Politique européenne

Les relations franco-allemandes en points de suspension

Angela Merkel ne restera pas en mémoire comme une égérie de la relation franco-allemande. Au-delà de toutes les louanges qui lui sont d’ores et déjà adressées, elle n’a jamais fait du partenariat entre la France et l’Allemagne une raison d’être. Ayant respectivement connu de Jacques Chirac à Emmanuel Macron quatre présidents de la République, elle n’a noué aucun lien d’amitié avec l’un d’entre eux. À l’exception de la « Merkozy », qui l’avait temporairement liée à Nicolas Sarkozy, elle a toujours gardé une certaine distance envers ses homologues français. Contrairement aux chanceliers Adenauer, Schmidt et Kohl, elle n’est pas associée à ces “couples binationaux” qui, avec Charles de Gaulle, Valéry Giscard d’Estaing ou François Mitterrand, ont fait de la construction européenne ce qu’elle est devenue aujourd’hui. Femme du 21e siècle, la chancelière incarne cette nouvelle Allemagne qui, bien que l’exerçant pleinement et en toute connaissance de cause, refuse d’assumer publiquement sa puissance.
....................
**Travail demandé**
Rédigez la suite du texte consacré aux relations franco-allemandes sous Angela Merkel, en partant de sa dernière phrase. Les enregistrements constituent un matériau distinct du texte.

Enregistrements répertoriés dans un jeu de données
....................
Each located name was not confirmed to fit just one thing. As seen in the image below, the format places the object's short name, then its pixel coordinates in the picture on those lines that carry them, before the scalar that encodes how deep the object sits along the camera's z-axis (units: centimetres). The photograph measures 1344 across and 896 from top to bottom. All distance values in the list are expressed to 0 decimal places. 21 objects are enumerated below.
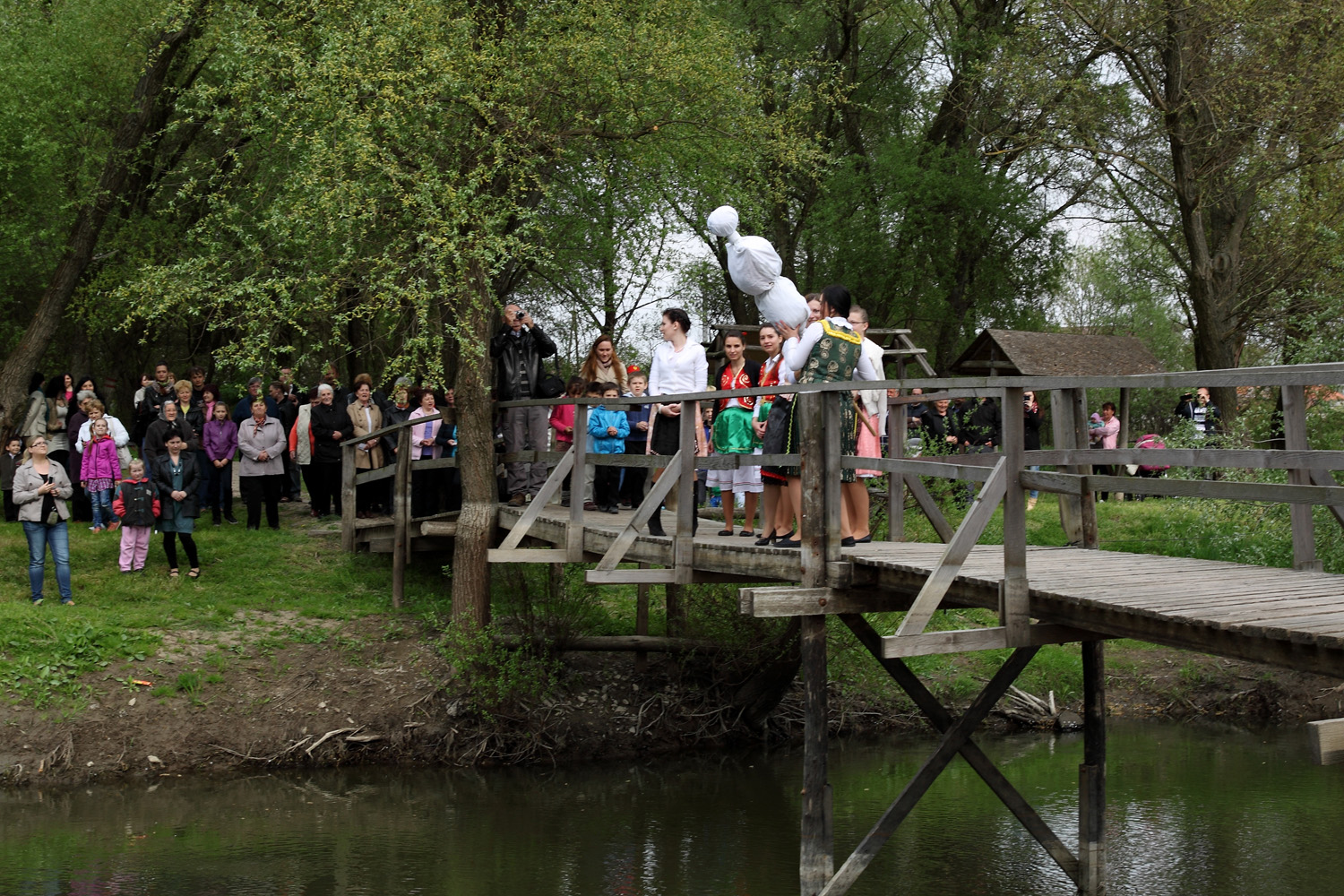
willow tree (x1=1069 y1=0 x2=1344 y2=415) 1978
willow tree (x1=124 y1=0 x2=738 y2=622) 1184
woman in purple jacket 1568
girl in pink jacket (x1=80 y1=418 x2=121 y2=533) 1441
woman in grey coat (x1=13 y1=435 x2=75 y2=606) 1323
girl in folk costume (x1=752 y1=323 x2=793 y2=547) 813
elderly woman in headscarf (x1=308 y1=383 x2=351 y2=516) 1608
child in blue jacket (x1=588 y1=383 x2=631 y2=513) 1293
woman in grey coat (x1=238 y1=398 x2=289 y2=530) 1577
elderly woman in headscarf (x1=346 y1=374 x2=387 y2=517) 1591
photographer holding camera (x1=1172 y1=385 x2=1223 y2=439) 1791
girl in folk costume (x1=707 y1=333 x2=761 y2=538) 909
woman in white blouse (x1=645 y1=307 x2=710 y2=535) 999
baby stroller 2010
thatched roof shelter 2456
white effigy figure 796
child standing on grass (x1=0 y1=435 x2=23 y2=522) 1553
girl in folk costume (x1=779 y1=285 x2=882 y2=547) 774
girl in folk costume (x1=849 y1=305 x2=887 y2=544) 787
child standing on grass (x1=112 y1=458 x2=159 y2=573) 1405
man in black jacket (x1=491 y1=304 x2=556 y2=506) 1262
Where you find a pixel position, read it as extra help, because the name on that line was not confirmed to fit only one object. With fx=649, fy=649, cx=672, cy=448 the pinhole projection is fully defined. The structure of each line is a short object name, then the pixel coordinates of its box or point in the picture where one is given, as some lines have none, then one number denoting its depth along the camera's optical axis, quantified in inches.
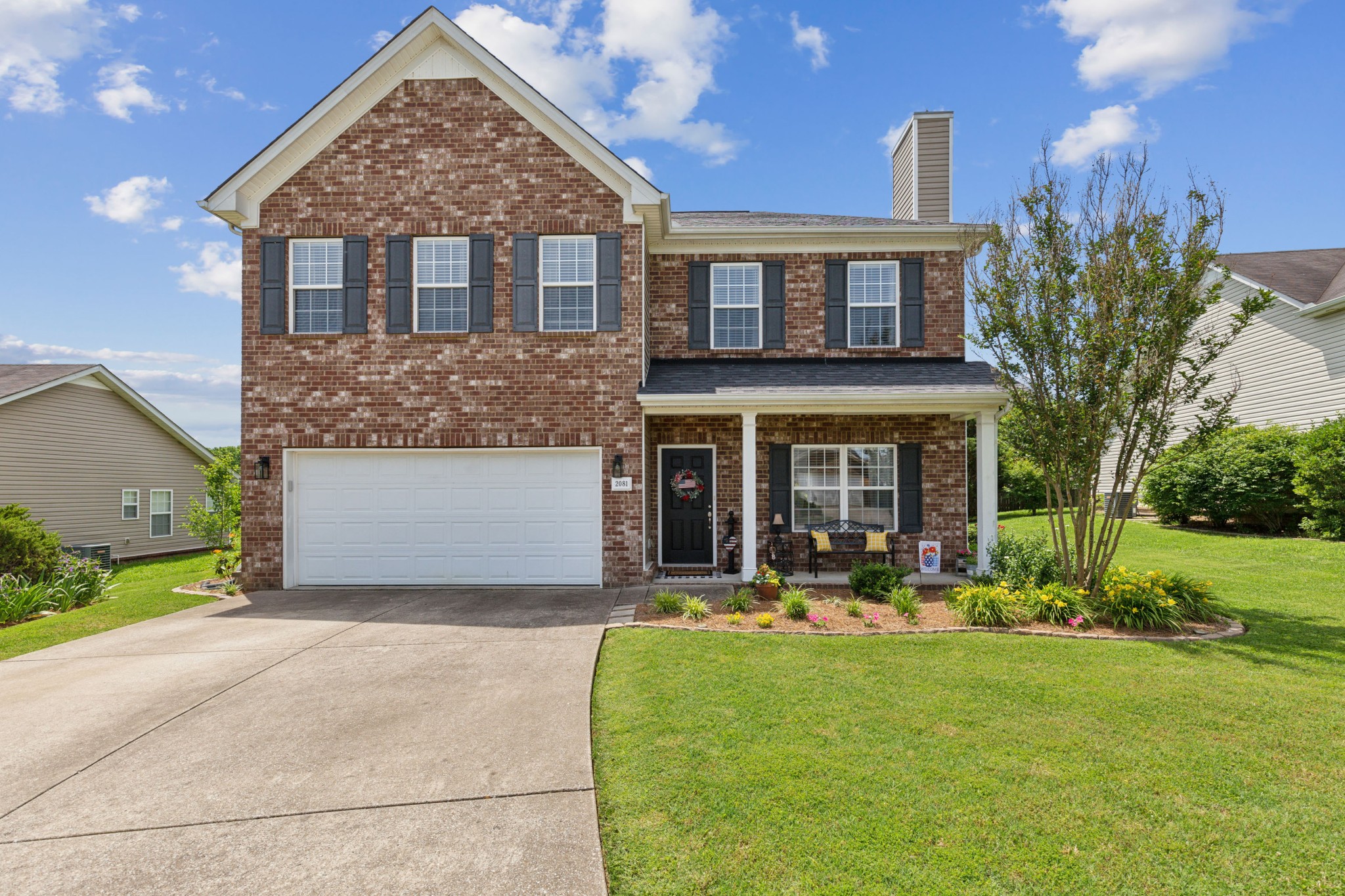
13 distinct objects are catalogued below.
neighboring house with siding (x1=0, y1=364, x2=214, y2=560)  631.8
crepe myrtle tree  287.3
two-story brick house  397.7
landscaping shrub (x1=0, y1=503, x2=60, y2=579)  426.0
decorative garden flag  391.5
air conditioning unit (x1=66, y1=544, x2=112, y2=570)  624.4
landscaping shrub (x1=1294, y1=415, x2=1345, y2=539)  486.9
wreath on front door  443.2
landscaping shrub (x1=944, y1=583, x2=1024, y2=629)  292.7
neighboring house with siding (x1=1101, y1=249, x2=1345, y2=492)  566.6
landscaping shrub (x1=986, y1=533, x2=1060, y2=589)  335.3
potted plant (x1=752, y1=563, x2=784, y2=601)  347.6
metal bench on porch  421.1
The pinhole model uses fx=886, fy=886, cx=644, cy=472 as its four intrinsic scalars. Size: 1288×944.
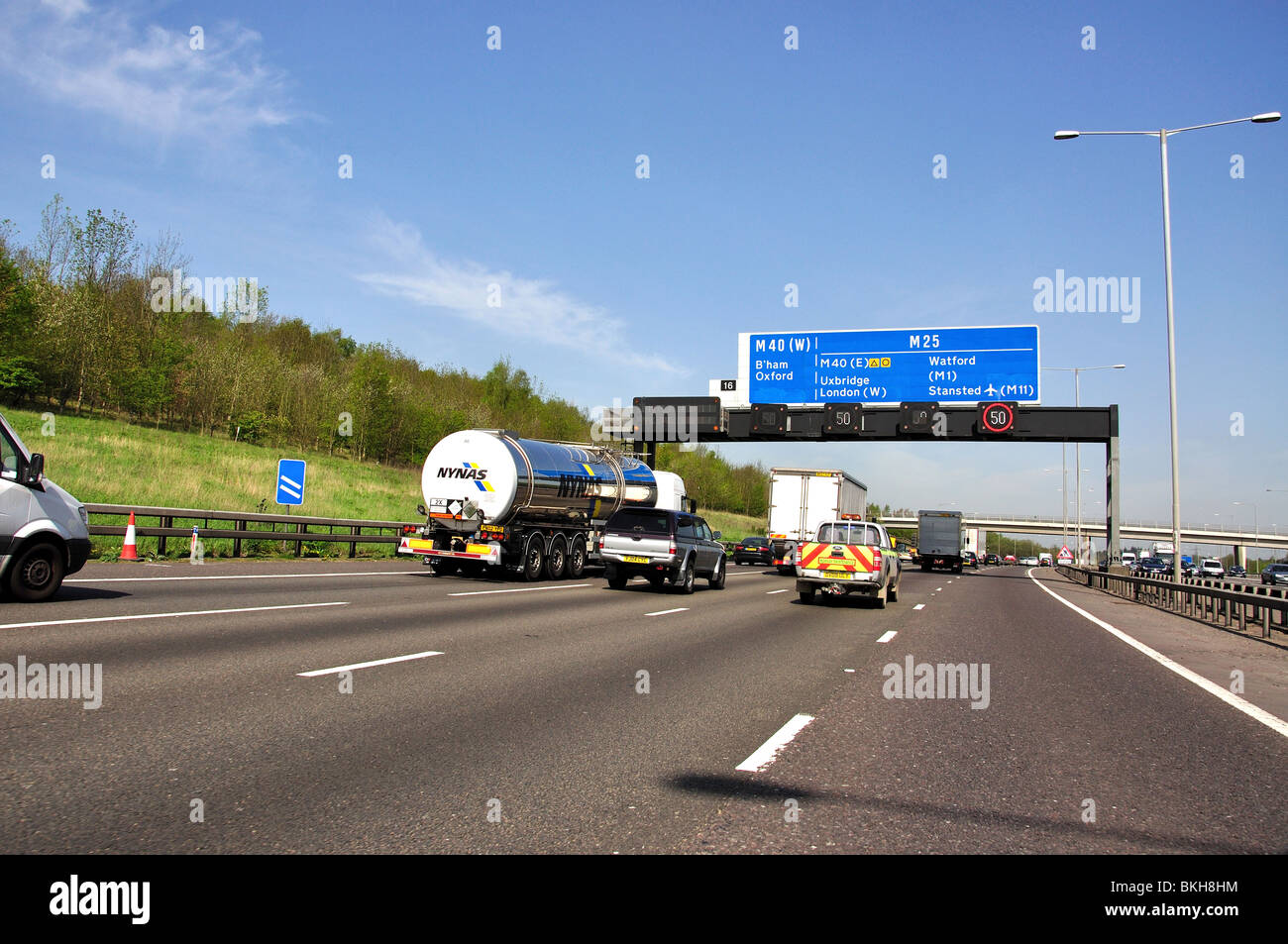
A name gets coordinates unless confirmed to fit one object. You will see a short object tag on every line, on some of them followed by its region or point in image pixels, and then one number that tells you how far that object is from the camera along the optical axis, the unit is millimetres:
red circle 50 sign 32156
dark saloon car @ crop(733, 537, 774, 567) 49625
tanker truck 21344
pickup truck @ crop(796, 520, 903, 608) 19250
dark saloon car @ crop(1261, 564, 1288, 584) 45103
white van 10578
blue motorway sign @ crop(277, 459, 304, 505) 23109
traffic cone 18547
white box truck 35344
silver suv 20719
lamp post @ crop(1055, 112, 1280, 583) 25000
....................
**Réponse**
Lors de sa réélection en 2017, précédée quelques mois auparavant par la victoire de Macron, tous les voyants étaient au vert. Pourtant les espoirs furent vite déçus. Il fallut rapidement se rendre à l’évidence. Les propositions de réforme européenne esquissées par le nouveau président français lors de son discours du 26 septembre 2017 à la Sorbonne ne reçurent jamais la moindre réponse de Berlin. Elles n’avaient pas trouvé grâce aux yeux d’une chancelière qui a sans cesse mis son véto à tout approfondissement politique de l’Union européenne. En toute logique, elle a toujours privilégié les initiatives conjoncturelles aux projets structurels.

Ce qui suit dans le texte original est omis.